Material supplied ::
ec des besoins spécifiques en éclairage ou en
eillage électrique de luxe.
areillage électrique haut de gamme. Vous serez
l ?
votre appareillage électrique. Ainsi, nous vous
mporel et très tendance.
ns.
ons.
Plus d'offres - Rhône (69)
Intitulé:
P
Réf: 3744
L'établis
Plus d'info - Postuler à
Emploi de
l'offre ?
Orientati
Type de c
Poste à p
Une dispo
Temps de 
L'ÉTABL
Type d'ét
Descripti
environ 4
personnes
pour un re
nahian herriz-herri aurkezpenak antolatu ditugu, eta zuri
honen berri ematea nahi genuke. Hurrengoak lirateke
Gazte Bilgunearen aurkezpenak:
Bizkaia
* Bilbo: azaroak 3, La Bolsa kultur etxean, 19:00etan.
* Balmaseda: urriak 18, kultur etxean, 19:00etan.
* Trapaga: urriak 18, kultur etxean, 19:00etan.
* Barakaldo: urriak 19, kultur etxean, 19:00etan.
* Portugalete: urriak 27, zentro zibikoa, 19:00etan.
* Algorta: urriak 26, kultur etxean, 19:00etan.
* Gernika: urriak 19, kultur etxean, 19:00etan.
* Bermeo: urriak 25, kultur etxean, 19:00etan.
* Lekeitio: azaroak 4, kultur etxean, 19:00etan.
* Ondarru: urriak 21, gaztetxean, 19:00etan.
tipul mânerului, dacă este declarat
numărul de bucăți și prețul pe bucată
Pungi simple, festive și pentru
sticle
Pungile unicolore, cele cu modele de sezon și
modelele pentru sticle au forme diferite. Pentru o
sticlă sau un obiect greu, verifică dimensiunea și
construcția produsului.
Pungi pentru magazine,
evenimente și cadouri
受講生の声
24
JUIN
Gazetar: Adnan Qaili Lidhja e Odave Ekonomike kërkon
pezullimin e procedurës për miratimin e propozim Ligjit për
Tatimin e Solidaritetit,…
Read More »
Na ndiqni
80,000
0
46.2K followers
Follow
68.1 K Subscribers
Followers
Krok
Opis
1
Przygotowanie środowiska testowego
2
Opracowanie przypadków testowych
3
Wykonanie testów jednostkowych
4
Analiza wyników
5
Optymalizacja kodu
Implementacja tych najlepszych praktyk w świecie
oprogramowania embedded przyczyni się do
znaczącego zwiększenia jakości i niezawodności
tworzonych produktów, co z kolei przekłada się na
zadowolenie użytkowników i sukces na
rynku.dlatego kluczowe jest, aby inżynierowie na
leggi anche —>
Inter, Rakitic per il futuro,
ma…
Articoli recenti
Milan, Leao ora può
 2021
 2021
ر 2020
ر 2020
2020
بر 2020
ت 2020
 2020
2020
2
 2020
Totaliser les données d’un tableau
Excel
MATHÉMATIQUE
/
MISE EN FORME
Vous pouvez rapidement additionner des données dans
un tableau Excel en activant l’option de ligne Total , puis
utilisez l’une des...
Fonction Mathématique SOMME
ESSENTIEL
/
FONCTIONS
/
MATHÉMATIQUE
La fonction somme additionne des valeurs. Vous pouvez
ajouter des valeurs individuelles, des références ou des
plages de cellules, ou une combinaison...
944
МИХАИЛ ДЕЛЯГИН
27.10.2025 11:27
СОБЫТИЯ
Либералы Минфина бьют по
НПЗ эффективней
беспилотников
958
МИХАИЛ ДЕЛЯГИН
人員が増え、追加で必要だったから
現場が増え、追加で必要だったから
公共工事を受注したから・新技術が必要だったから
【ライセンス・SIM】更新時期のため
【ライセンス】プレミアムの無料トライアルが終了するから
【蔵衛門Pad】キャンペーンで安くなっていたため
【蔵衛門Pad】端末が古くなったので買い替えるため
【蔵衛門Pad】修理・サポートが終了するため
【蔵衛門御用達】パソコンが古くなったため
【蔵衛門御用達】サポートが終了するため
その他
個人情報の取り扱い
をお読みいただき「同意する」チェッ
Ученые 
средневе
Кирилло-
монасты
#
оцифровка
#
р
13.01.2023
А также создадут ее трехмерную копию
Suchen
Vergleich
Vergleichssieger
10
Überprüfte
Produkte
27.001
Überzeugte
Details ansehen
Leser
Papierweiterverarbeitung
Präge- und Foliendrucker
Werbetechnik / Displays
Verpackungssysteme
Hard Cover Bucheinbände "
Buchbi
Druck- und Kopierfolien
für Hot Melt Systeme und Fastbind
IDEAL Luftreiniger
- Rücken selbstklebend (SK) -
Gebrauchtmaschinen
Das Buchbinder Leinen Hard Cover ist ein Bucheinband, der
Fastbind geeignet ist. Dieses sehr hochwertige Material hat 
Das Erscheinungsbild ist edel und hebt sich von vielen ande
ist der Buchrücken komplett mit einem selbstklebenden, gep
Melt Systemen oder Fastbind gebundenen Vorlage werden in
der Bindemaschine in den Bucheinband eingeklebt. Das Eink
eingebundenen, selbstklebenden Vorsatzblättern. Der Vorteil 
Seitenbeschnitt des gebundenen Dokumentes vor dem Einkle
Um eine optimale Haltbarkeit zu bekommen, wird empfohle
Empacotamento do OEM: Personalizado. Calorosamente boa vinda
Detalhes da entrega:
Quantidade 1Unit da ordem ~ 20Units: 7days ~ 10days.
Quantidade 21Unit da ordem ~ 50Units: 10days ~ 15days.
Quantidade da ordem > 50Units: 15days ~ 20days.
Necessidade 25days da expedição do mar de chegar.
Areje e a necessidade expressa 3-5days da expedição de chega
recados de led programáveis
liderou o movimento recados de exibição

Problem to work on :: Copy every line of the listing above, keeping each one unchanged.

Solution to this task ::
ec des besoins spécifiques en éclairage ou en
eillage électrique de luxe.
areillage électrique haut de gamme. Vous serez
l ?
votre appareillage électrique. Ainsi, nous vous
mporel et très tendance.
ns.
ons.
Plus d'offres - Rhône (69)
Intitulé:
P
Réf: 3744
L'établis
Plus d'info - Postuler à
Emploi de
l'offre ?
Orientati
Type de c
Poste à p
Une dispo
Temps de 
L'ÉTABL
Type d'ét
Descripti
environ 4
personnes
pour un re
nahian herriz-herri aurkezpenak antolatu ditugu, eta zuri
honen berri ematea nahi genuke. Hurrengoak lirateke
Gazte Bilgunearen aurkezpenak:
Bizkaia
* Bilbo: azaroak 3, La Bolsa kultur etxean, 19:00etan.
* Balmaseda: urriak 18, kultur etxean, 19:00etan.
* Trapaga: urriak 18, kultur etxean, 19:00etan.
* Barakaldo: urriak 19, kultur etxean, 19:00etan.
* Portugalete: urriak 27, zentro zibikoa, 19:00etan.
* Algorta: urriak 26, kultur etxean, 19:00etan.
* Gernika: urriak 19, kultur etxean, 19:00etan.
* Bermeo: urriak 25, kultur etxean, 19:00etan.
* Lekeitio: azaroak 4, kultur etxean, 19:00etan.
* Ondarru: urriak 21, gaztetxean, 19:00etan.
tipul mânerului, dacă este declarat
numărul de bucăți și prețul pe bucată
Pungi simple, festive și pentru
sticle
Pungile unicolore, cele cu modele de sezon și
modelele pentru sticle au forme diferite. Pentru o
sticlă sau un obiect greu, verifică dimensiunea și
construcția produsului.
Pungi pentru magazine,
evenimente și cadouri
受講生の声
24
JUIN
Gazetar: Adnan Qaili Lidhja e Odave Ekonomike kërkon
pezullimin e procedurës për miratimin e propozim Ligjit për
Tatimin e Solidaritetit,…
Read More »
Na ndiqni
80,000
0
46.2K followers
Follow
68.1 K Subscribers
Followers
Krok
Opis
1
Przygotowanie środowiska testowego
2
Opracowanie przypadków testowych
3
Wykonanie testów jednostkowych
4
Analiza wyników
5
Optymalizacja kodu
Implementacja tych najlepszych praktyk w świecie
oprogramowania embedded przyczyni się do
znaczącego zwiększenia jakości i niezawodności
tworzonych produktów, co z kolei przekłada się na
zadowolenie użytkowników i sukces na
rynku.dlatego kluczowe jest, aby inżynierowie na
leggi anche —>
Inter, Rakitic per il futuro,
ma…
Articoli recenti
Milan, Leao ora può
 2021
 2021
ر 2020
ر 2020
2020
بر 2020
ت 2020
 2020
2020
2
 2020
Totaliser les données d’un tableau
Excel
MATHÉMATIQUE
/
MISE EN FORME
Vous pouvez rapidement additionner des données dans
un tableau Excel en activant l’option de ligne Total , puis
utilisez l’une des...
Fonction Mathématique SOMME
ESSENTIEL
/
FONCTIONS
/
MATHÉMATIQUE
La fonction somme additionne des valeurs. Vous pouvez
ajouter des valeurs individuelles, des références ou des
plages de cellules, ou une combinaison...
944
МИХАИЛ ДЕЛЯГИН
27.10.2025 11:27
СОБЫТИЯ
Либералы Минфина бьют по
НПЗ эффективней
беспилотников
958
МИХАИЛ ДЕЛЯГИН
人員が増え、追加で必要だったから
現場が増え、追加で必要だったから
公共工事を受注したから・新技術が必要だったから
【ライセンス・SIM】更新時期のため
【ライセンス】プレミアムの無料トライアルが終了するから
【蔵衛門Pad】キャンペーンで安くなっていたため
【蔵衛門Pad】端末が古くなったので買い替えるため
【蔵衛門Pad】修理・サポートが終了するため
【蔵衛門御用達】パソコンが古くなったため
【蔵衛門御用達】サポートが終了するため
その他
個人情報の取り扱い
をお読みいただき「同意する」チェッ
Ученые 
средневе
Кирилло-
монасты
#
оцифровка
#
р
13.01.2023
А также создадут ее трехмерную копию
Suchen
Vergleich
Vergleichssieger
10
Überprüfte
Produkte
27.001
Überzeugte
Details ansehen
Leser
Papierweiterverarbeitung
Präge- und Foliendrucker
Werbetechnik / Displays
Verpackungssysteme
Hard Cover Bucheinbände "
Buchbi
Druck- und Kopierfolien
für Hot Melt Systeme und Fastbind
IDEAL Luftreiniger
- Rücken selbstklebend (SK) -
Gebrauchtmaschinen
Das Buchbinder Leinen Hard Cover ist ein Bucheinband, der
Fastbind geeignet ist. Dieses sehr hochwertige Material hat 
Das Erscheinungsbild ist edel und hebt sich von vielen ande
ist der Buchrücken komplett mit einem selbstklebenden, gep
Melt Systemen oder Fastbind gebundenen Vorlage werden in
der Bindemaschine in den Bucheinband eingeklebt. Das Eink
eingebundenen, selbstklebenden Vorsatzblättern. Der Vorteil 
Seitenbeschnitt des gebundenen Dokumentes vor dem Einkle
Um eine optimale Haltbarkeit zu bekommen, wird empfohle
Empacotamento do OEM: Personalizado. Calorosamente boa vinda
Detalhes da entrega:
Quantidade 1Unit da ordem ~ 20Units: 7days ~ 10days.
Quantidade 21Unit da ordem ~ 50Units: 10days ~ 15days.
Quantidade da ordem > 50Units: 15days ~ 20days.
Necessidade 25days da expedição do mar de chegar.
Areje e a necessidade expressa 3-5days da expedição de chega
recados de led programáveis
liderou o movimento recados de exibição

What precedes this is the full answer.